Relations between Bowie and Reed had been strained during the recording of Transformer, so for his third solo album, Reed hired Canadian studio whiz Bob Ezrin. Ezrin and Reed concocted a brilliant album-length concept loosely constructed around the song "Berlin," from Reed's first solo album. Reed, of course, wrote the basic songs (several stemming back to demos recorded but not released by The Velvet Underground), and Ezrin and Allan MacMillan wrote orchestral arrangements for each track. Recording in London, Ezrin assembled a dream band including Jack Bruce, Steve Winwood, Aynsley Dunbar, and two relatively unknown guitar heroes, Steve Hunter and Dick Wagner, while Reed's writing and singing has never been better. A number of reactionary writers thought that orchestration automatically meant somehow compromising one's authenticity, while others found the level of depression and vitriol in the story more than they wanted to bear. * * *

- Rob Bowman, The All-Music Guide to Rock, 1995.

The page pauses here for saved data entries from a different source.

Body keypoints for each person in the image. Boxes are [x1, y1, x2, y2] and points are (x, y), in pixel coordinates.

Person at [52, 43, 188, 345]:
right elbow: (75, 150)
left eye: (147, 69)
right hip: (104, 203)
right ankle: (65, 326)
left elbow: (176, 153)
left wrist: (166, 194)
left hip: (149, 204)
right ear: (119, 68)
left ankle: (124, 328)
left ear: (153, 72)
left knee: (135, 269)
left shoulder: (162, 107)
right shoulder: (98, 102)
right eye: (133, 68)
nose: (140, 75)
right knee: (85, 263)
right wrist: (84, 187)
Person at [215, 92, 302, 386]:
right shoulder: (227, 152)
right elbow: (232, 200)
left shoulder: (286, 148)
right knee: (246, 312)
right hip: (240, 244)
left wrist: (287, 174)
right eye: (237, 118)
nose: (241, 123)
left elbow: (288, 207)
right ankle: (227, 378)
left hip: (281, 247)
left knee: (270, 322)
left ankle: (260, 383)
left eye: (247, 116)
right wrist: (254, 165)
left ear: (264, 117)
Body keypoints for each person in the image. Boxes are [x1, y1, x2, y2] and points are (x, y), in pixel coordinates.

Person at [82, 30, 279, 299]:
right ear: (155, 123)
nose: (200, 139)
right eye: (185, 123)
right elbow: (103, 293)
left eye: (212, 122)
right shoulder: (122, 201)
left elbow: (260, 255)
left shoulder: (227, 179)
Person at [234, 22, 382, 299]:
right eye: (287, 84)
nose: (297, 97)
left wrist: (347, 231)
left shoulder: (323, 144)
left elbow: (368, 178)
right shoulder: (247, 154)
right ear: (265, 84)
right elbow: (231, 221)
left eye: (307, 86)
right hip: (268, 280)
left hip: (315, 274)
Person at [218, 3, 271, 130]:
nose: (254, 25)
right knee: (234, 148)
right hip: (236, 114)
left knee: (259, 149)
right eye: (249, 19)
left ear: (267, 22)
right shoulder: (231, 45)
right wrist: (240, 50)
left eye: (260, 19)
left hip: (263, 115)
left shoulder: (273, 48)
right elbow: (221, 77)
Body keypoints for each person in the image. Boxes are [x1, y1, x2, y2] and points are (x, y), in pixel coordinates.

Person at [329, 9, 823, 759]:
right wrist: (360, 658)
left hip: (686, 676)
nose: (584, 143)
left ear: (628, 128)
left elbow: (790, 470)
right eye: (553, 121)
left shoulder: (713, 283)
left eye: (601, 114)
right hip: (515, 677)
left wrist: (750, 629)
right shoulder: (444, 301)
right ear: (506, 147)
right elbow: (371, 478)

Berlin is a jarring song cycle about a modern day Romeo and Juliet -- that is if Romeo were a pusher and Juliet a masochist. Hide the razor blades, but it's among Rood's most fully realized works. * * * *

- Greg Kot, Musichound Rock: The Essential Album Guide, 1996.

After the success of 1972's Transformer, critics and fans were hungry for another slice of catchy, sexually ambiguous glam rock. What Reed served up was a lot harder to swallow.

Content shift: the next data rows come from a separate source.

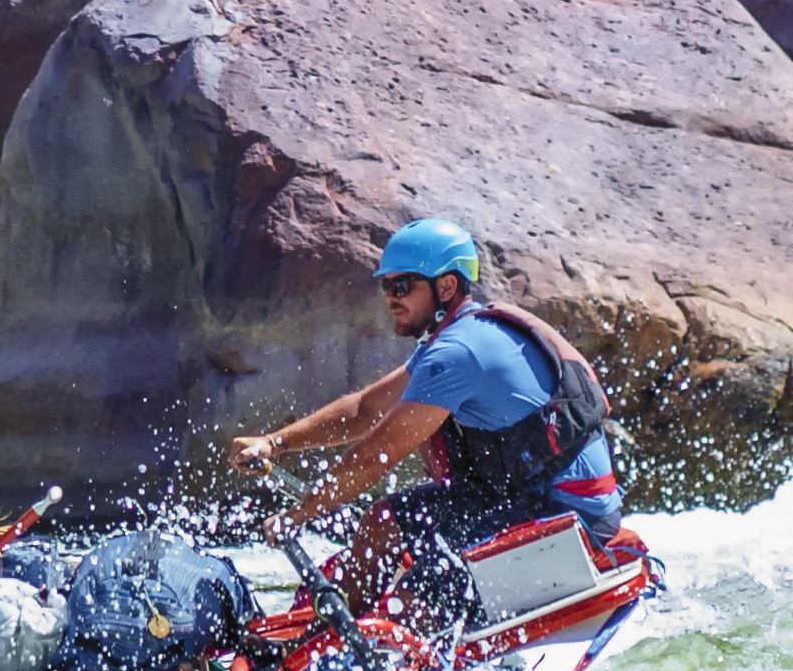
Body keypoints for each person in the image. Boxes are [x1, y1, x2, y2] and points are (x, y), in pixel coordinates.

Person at [228, 219, 621, 621]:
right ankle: (344, 631)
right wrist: (275, 442)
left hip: (564, 514)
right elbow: (364, 409)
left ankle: (385, 645)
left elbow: (375, 457)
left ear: (446, 287)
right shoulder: (452, 342)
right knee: (382, 520)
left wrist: (299, 516)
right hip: (518, 497)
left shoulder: (459, 353)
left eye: (401, 287)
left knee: (407, 607)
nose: (389, 299)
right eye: (385, 287)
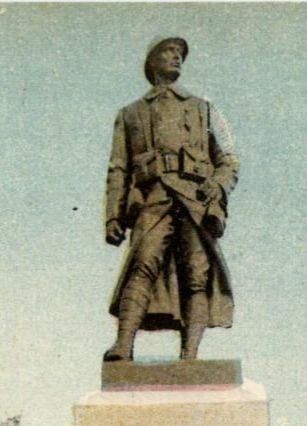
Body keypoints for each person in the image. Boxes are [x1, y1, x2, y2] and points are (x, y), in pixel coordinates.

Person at [104, 36, 239, 362]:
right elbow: (118, 168)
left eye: (180, 53)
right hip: (153, 198)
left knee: (197, 276)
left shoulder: (203, 108)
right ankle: (124, 346)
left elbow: (229, 159)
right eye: (169, 52)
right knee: (141, 267)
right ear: (152, 63)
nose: (177, 57)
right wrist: (112, 216)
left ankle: (189, 356)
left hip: (195, 200)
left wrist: (218, 185)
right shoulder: (130, 114)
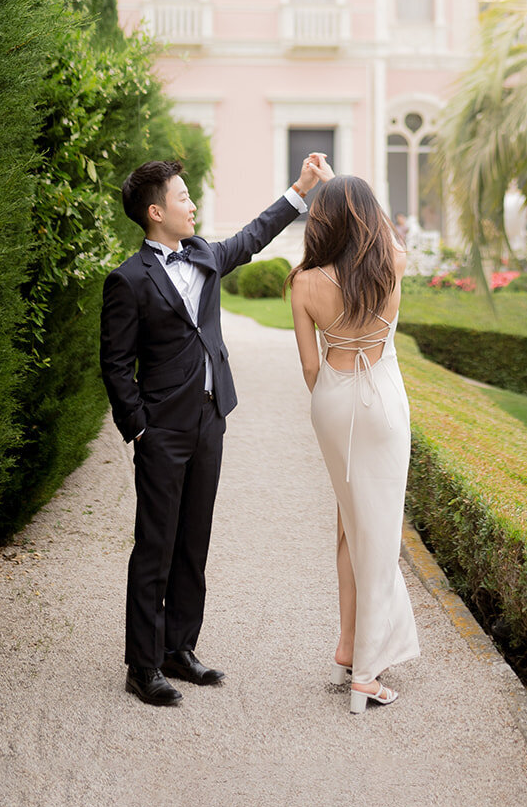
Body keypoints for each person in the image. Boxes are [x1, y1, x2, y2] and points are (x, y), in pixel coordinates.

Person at [101, 155, 326, 706]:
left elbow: (252, 237)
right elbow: (114, 365)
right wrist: (140, 428)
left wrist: (300, 189)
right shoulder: (128, 280)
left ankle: (179, 647)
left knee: (193, 541)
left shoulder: (203, 255)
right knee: (155, 544)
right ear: (156, 212)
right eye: (182, 197)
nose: (192, 204)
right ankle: (143, 664)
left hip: (209, 419)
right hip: (162, 431)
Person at [289, 165, 420, 713]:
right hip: (383, 403)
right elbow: (385, 234)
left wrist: (331, 193)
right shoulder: (393, 263)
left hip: (334, 401)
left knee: (349, 524)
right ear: (369, 219)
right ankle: (366, 673)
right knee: (380, 532)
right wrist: (352, 190)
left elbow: (311, 370)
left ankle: (349, 645)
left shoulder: (304, 282)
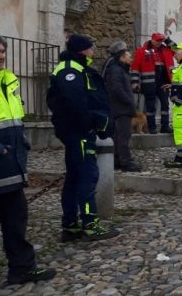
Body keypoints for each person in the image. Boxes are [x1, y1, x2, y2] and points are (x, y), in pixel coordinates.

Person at [0, 34, 57, 284]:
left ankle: (22, 268)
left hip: (11, 165)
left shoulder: (9, 80)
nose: (0, 55)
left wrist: (21, 141)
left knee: (16, 217)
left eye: (2, 51)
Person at [47, 34, 119, 241]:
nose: (93, 50)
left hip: (76, 129)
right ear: (82, 50)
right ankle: (89, 223)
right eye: (91, 47)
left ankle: (70, 224)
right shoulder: (70, 70)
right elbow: (75, 102)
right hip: (77, 131)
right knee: (87, 175)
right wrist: (91, 122)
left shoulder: (77, 68)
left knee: (75, 176)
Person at [103, 41, 141, 172]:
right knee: (123, 136)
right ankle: (126, 162)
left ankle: (118, 160)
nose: (131, 58)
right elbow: (117, 89)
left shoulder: (120, 70)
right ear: (122, 57)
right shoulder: (116, 70)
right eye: (129, 56)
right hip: (121, 108)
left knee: (120, 135)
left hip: (121, 107)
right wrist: (129, 101)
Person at [129, 33, 174, 134]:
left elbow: (177, 49)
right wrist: (135, 83)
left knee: (165, 105)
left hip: (163, 82)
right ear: (152, 40)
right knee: (150, 106)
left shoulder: (166, 50)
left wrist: (167, 40)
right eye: (157, 40)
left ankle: (165, 126)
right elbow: (135, 68)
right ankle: (151, 127)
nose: (159, 42)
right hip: (149, 83)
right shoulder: (142, 51)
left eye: (161, 40)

Berlin was Reed's most brutal work to date. Envisaged as a "movie for the ears," the album chronicles the demise of a relationship between two Americans, Caroline and Jim, living in the divided German city. The songs weave through infidelity ("Caroline Says I"), drug abuse ("How Do You Think It Feels"), and violence ("Caroline Says II"), ending with Caroline's suicide ("The Bed"). Chillingly, Jim refuses to mourn his girlfriend's death, and "Sad Song" closes with the unsettling couplet, "I'm gonna stop wastin' my time/Somebody else would have broken both her arms."

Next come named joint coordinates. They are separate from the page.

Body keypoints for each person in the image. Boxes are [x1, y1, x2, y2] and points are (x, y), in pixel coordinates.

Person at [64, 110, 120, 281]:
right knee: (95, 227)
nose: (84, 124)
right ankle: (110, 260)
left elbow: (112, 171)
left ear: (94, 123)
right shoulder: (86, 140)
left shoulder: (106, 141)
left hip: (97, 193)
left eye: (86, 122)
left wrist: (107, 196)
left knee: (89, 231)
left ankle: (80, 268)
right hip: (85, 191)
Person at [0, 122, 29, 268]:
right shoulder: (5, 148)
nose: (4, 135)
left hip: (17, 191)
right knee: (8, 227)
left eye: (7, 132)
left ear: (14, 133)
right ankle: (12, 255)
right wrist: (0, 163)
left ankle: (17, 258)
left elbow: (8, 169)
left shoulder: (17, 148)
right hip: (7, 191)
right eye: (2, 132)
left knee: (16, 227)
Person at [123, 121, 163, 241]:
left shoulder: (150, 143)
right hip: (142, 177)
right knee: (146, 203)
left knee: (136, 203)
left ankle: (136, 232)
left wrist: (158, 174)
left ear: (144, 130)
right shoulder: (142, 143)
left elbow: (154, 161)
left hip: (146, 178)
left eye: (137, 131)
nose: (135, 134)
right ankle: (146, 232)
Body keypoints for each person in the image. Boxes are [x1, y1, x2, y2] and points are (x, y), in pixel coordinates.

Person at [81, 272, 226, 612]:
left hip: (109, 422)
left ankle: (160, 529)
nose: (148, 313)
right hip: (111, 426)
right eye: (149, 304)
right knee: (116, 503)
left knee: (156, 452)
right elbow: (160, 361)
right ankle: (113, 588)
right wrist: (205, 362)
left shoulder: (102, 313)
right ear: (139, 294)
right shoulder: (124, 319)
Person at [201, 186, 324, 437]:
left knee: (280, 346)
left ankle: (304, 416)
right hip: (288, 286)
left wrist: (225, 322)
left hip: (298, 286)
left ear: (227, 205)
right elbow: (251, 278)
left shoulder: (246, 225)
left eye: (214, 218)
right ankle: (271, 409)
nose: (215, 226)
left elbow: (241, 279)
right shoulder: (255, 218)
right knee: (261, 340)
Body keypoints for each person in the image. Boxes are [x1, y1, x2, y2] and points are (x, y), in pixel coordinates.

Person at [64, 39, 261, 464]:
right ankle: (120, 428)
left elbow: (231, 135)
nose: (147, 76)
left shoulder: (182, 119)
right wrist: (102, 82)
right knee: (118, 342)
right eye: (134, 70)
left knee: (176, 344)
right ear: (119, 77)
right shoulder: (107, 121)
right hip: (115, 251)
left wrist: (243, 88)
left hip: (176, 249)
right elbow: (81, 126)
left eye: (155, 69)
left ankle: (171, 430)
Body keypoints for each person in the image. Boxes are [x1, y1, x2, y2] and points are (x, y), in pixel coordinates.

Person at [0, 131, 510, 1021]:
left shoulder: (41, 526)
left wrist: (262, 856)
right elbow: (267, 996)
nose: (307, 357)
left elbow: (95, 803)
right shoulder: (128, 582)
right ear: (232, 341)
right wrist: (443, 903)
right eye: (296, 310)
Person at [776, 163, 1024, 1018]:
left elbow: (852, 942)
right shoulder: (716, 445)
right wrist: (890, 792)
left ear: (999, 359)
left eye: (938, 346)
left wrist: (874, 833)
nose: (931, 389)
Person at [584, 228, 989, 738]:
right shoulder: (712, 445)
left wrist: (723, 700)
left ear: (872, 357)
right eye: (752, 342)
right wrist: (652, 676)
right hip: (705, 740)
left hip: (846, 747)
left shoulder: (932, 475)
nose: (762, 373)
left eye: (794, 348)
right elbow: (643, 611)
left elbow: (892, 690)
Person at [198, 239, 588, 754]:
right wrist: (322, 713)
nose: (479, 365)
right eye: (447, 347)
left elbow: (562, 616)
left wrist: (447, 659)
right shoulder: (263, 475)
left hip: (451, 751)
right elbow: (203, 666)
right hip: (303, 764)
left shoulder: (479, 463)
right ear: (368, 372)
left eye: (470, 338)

Producer Bob Ezrin crafted the perfect widescreen soundtrack to accompany Reed's script. Ezrin recruited an all-star studio band and carefully layered the ten tracks with lush symphonic sweeps. The result was a glorious slab of orchestral rock, wildly different from the stripped-back sound of Transformer.

The record buying public was not ready for such an ambitiously bleak project. Rolling Stone declared Berlin a "disaster" and the album just scraped into the U.S. Top 10. The album may have been a commercial disaster, but its gloomy atmospheres stirred a new generation of musicians. Less than a decade later, Joy Division's Ian Curtis, with Unknown Pleasures, would be praised for creating the sort of dark imagery that had left Reed critically crucified.

- Theunis Bates, 1001 Albums You Must Hear Before You Die, 2005.

Reed's version of prog-rock, a dark narrative about drug damage, domestic violence and family dysfunction decked out in orchestral pomp. It was a commercial flop, famously reviled by critics. Today, its Kayne-style ambition and layered irony, along with the raw, deeply empathetic storytelling of songs like "Caroline Says II" and "The Bed," make it an underdog standout.

- Will Hermes, Rolling Stone, 11/3/16.